[Stored records]
════════════════════

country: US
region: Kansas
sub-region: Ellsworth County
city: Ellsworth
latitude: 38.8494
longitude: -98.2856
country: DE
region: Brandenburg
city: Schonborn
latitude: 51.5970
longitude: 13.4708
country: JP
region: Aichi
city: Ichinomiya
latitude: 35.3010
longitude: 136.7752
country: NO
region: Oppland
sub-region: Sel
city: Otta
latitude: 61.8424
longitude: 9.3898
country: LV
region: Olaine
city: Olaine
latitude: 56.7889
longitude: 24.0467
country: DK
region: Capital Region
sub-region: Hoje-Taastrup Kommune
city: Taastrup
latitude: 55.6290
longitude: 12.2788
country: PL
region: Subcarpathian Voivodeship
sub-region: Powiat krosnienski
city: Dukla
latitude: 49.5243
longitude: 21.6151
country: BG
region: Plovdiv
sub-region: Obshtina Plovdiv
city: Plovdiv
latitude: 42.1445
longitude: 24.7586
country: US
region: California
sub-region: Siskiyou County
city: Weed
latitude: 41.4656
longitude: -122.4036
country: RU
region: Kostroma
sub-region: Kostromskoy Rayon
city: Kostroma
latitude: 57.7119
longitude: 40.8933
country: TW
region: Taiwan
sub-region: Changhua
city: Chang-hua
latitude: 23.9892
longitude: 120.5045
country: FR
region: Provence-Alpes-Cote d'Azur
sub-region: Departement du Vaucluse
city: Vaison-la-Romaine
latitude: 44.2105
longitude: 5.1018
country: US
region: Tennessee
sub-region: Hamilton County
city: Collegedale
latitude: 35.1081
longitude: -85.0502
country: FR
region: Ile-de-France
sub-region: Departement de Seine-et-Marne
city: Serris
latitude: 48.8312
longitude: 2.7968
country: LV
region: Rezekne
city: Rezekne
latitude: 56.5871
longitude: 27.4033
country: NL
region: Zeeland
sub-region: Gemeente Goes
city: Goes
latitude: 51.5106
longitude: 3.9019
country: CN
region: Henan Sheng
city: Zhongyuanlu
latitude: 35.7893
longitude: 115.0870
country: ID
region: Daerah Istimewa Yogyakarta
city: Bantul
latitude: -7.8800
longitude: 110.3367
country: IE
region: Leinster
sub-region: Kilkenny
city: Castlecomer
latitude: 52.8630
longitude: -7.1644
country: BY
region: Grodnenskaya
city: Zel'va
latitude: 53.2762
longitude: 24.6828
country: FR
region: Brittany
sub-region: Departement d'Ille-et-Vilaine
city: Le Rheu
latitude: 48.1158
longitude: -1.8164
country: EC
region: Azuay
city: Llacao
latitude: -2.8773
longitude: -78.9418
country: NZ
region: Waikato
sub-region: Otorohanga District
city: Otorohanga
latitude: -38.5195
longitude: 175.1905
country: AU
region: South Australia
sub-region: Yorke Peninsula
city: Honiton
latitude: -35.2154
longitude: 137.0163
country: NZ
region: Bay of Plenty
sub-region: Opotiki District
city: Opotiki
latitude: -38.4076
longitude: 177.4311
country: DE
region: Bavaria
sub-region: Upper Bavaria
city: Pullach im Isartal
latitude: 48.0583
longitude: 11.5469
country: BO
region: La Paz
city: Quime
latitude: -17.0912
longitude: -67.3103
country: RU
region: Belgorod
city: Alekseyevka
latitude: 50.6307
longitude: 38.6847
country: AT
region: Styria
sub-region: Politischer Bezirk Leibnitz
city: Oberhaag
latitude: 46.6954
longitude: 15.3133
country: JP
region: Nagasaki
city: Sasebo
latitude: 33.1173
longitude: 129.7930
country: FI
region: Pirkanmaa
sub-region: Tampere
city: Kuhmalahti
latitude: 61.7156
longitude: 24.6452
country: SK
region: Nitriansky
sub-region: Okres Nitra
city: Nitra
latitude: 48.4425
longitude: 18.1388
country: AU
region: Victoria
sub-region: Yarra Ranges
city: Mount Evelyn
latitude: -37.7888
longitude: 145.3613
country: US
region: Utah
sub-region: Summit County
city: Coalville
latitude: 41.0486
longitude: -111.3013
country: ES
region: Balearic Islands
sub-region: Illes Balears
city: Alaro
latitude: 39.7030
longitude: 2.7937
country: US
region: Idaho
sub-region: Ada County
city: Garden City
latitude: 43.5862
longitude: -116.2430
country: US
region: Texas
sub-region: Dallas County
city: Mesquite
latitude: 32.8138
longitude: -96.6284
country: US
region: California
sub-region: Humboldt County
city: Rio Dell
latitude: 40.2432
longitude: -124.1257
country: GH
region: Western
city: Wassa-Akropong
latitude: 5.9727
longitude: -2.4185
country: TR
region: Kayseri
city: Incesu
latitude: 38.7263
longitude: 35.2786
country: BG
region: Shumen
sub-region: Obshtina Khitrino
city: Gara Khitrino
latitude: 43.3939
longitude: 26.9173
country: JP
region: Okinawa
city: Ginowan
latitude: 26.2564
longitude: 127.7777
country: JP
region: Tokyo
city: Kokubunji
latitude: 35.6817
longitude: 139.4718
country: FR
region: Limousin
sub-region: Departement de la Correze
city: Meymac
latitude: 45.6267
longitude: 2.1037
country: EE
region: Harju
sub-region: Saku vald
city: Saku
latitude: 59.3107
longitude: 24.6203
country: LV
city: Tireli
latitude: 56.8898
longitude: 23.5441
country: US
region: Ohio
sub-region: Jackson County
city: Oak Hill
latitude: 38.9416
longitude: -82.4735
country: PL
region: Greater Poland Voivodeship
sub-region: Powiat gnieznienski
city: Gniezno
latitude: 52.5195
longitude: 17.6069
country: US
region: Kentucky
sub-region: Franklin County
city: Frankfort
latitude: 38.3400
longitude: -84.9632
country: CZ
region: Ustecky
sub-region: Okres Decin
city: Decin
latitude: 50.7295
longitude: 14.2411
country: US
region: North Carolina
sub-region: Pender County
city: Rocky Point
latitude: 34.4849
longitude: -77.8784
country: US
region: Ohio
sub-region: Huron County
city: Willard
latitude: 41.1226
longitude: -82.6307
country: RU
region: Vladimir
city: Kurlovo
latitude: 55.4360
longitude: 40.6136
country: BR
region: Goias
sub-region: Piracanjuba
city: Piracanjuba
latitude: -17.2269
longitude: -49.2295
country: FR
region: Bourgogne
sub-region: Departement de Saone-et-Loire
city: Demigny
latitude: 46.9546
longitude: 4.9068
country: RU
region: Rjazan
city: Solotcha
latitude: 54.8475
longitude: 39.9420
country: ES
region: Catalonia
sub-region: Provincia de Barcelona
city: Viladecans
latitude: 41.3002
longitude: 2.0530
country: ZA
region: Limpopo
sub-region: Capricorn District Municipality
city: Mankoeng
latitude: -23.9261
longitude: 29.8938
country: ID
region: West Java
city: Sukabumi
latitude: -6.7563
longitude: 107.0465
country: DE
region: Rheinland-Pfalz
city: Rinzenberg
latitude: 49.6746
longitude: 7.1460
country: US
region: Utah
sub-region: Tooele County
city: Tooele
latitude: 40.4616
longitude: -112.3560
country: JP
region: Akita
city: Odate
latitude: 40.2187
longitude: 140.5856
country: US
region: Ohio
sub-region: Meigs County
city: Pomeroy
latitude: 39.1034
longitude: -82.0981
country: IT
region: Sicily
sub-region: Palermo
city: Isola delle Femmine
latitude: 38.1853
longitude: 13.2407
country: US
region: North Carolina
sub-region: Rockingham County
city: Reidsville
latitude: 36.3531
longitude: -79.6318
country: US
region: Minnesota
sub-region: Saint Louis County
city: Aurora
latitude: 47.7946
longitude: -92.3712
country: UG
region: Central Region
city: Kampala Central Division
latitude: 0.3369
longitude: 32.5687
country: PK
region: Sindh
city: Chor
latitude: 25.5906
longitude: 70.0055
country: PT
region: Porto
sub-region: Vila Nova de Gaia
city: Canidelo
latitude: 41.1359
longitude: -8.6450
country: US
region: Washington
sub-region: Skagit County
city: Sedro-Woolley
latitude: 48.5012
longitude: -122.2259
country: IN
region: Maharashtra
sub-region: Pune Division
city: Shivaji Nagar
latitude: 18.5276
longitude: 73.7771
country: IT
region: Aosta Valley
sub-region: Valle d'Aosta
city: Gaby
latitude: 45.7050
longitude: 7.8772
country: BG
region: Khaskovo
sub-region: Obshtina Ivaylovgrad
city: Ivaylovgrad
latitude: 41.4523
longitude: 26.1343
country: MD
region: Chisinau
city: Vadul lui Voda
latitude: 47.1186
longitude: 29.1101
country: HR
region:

════════════════════

## GIVEN TASK
Write out the stretch of rows above, from the line that contains "country: CZ" through the line that contains "region: Akita", with both of those lines included and every line left unchanged.

## SOLUTION TO THIS EXERCISE
country: CZ
region: Ustecky
sub-region: Okres Decin
city: Decin
latitude: 50.7295
longitude: 14.2411
country: US
region: North Carolina
sub-region: Pender County
city: Rocky Point
latitude: 34.4849
longitude: -77.8784
country: US
region: Ohio
sub-region: Huron County
city: Willard
latitude: 41.1226
longitude: -82.6307
country: RU
region: Vladimir
city: Kurlovo
latitude: 55.4360
longitude: 40.6136
country: BR
region: Goias
sub-region: Piracanjuba
city: Piracanjuba
latitude: -17.2269
longitude: -49.2295
country: FR
region: Bourgogne
sub-region: Departement de Saone-et-Loire
city: Demigny
latitude: 46.9546
longitude: 4.9068
country: RU
region: Rjazan
city: Solotcha
latitude: 54.8475
longitude: 39.9420
country: ES
region: Catalonia
sub-region: Provincia de Barcelona
city: Viladecans
latitude: 41.3002
longitude: 2.0530
country: ZA
region: Limpopo
sub-region: Capricorn District Municipality
city: Mankoeng
latitude: -23.9261
longitude: 29.8938
country: ID
region: West Java
city: Sukabumi
latitude: -6.7563
longitude: 107.0465
country: DE
region: Rheinland-Pfalz
city: Rinzenberg
latitude: 49.6746
longitude: 7.1460
country: US
region: Utah
sub-region: Tooele County
city: Tooele
latitude: 40.4616
longitude: -112.3560
country: JP
region: Akita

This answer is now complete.